[BRIEF] Copy out the listing word for word, from the line with "Reading right to" through the line with "mean_test_RMSE", including both of those lines.

[RECORD EXTRACTS]
════
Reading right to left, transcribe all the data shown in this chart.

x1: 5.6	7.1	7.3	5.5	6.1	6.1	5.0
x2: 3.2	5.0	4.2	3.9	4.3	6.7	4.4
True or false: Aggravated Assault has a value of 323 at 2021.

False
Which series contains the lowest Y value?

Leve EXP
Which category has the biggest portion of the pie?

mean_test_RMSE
════
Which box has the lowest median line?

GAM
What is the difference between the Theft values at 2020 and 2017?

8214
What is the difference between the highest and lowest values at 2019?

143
════
[YOUR RESPONSE]
Reading right to left, transcribe all the data shown in this chart.

x1: 5.6	7.1	7.3	5.5	6.1	6.1	5.0
x2: 3.2	5.0	4.2	3.9	4.3	6.7	4.4
True or false: Aggravated Assault has a value of 323 at 2021.

False
Which series contains the lowest Y value?

Leve EXP
Which category has the biggest portion of the pie?

mean_test_RMSE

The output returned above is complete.